Not sure how to do this retirement thing?


If you don’t have time to read through the whole article, you can check out our short version below:

Here’s what a good retirement gameplan looks like:

It saves enough for your dream retirement lifestyle

It considers inflation

It makes good use of time

You may have seen ads about retirement or #adulting, but all you know about it is… it seems so far away. Here’s the lowdown on it so you can get prepared, and maybe even help your parents.

The world’s population is aging, and so is Singapore’s. For retirement to look the way we want, it is probably wiser to have our own retirement stash.

At the current rate that our population is aging, the number of working-age citizens available to support senior citizens will fall from 4.4 to 2.4 by 2030. It’s too great a burden to rely on the next generation as a retirement plan.

A good rule of thumb is the replacement rate (or replacement ratio) , which is calculated in this way:
Replacement rate = income after you retire / income before you retire
The recommended replacement rate varies from around 60 to 80%. 

Whether this is enough will depend on:

  1. Your lifestyle expectations; and
  2. Expenses that “drop out” on retirement – e.g. commitments for regular investments, mortgages (assuming you pay off your home loan by then), and children’s education.

Also, remember that what appears adequate now may change over time as a result of inflation.

If you plan to retire at a certain age and with a certain sum, it’s important to start as early as possible. Calculations published by US financial planning website NerdWallet shows why.

And that task gets harder with each passing year.

Many vehicles can take you to the destination of “enough money” for your retirement. But they boil down to savings, investment and insurance.

Savings is the safest but slowest route. Make it go faster with cashback bonus schemes, or interest rate bonuses that are earned by taking your transactions into account.

Investing is generally a much faster route over time, if your risk and return are properly managed. Some common vehicles are stocks, bonds, unit trusts, exchange traded funds (ETFs) and regular savings plans (RSPs).

Insurance is the third way you can use to plan for your retirement planning besides savings or investment. In addition to providing higher returns than savings accounts do, insurance is relatively safe.

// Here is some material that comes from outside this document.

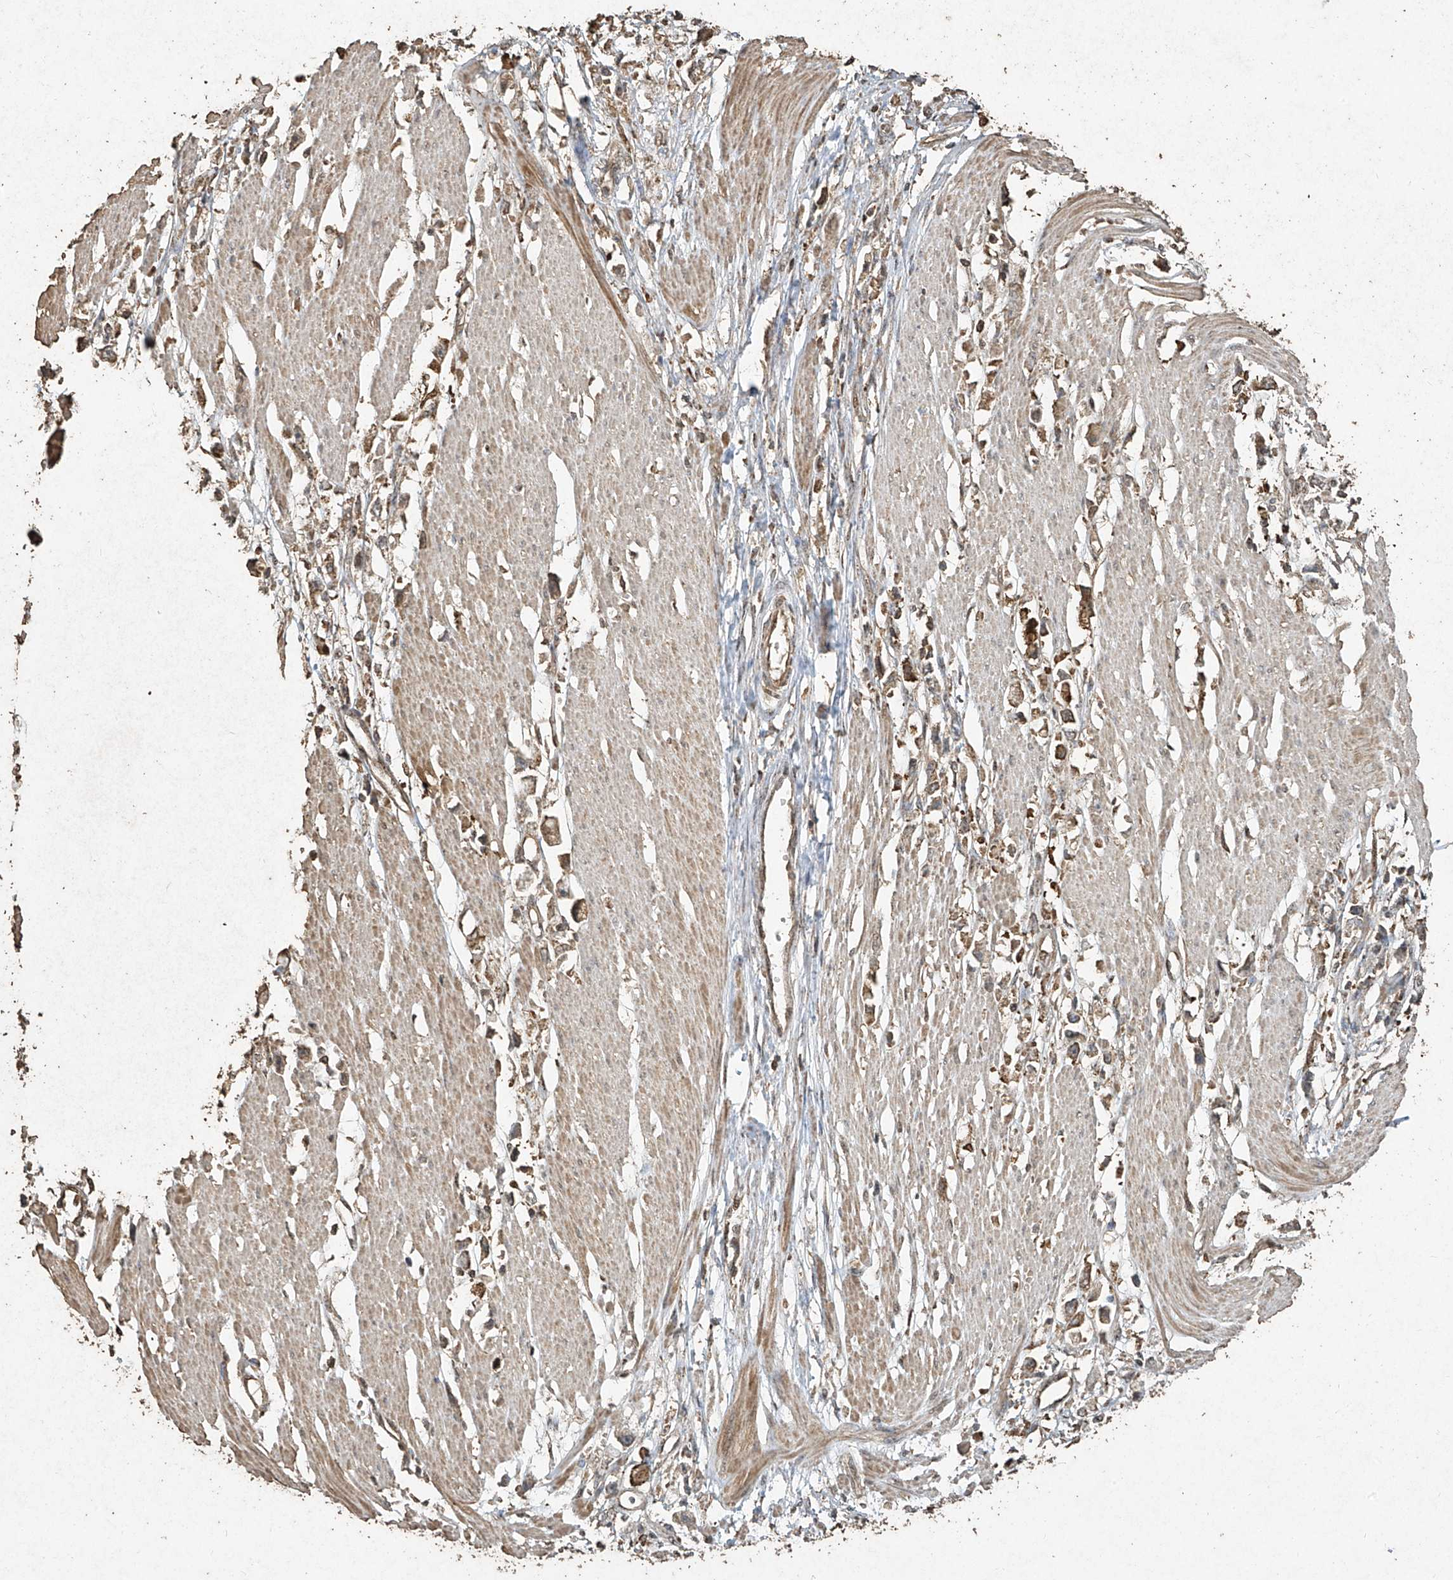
{"staining": {"intensity": "moderate", "quantity": ">75%", "location": "cytoplasmic/membranous"}, "tissue": "stomach cancer", "cell_type": "Tumor cells", "image_type": "cancer", "snomed": [{"axis": "morphology", "description": "Adenocarcinoma, NOS"}, {"axis": "topography", "description": "Stomach"}], "caption": "There is medium levels of moderate cytoplasmic/membranous staining in tumor cells of adenocarcinoma (stomach), as demonstrated by immunohistochemical staining (brown color).", "gene": "ERBB3", "patient": {"sex": "female", "age": 59}}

Most insurance also provides some simple protection (through riders) so that minor incidents will not derail your retirement planning. That said, you should probably not rely totally on these growth-oriented policies for your protection needs.
Browse through protection plans, and health insurance plans if you want coverage to:

  • Protect yourself
  • Protect your assets
  • Protect your income
  • Protect against total and permanent disability
  • Include critical illness cover

But if your main objective is income for your retirement, endowment policies and investment-linked policies (ILPs) can help you with that. Both types of policies provide a payout upon maturity. You also get a choice between policies that offer a lumpsum payout, or regular income stream.

The difference lies in who decides what to invest in. With endowment policies, your insurer decides according to their mandate. With ILPs, you choose which sub-fund to invest in, and can switch between sub-funds for free with some providers.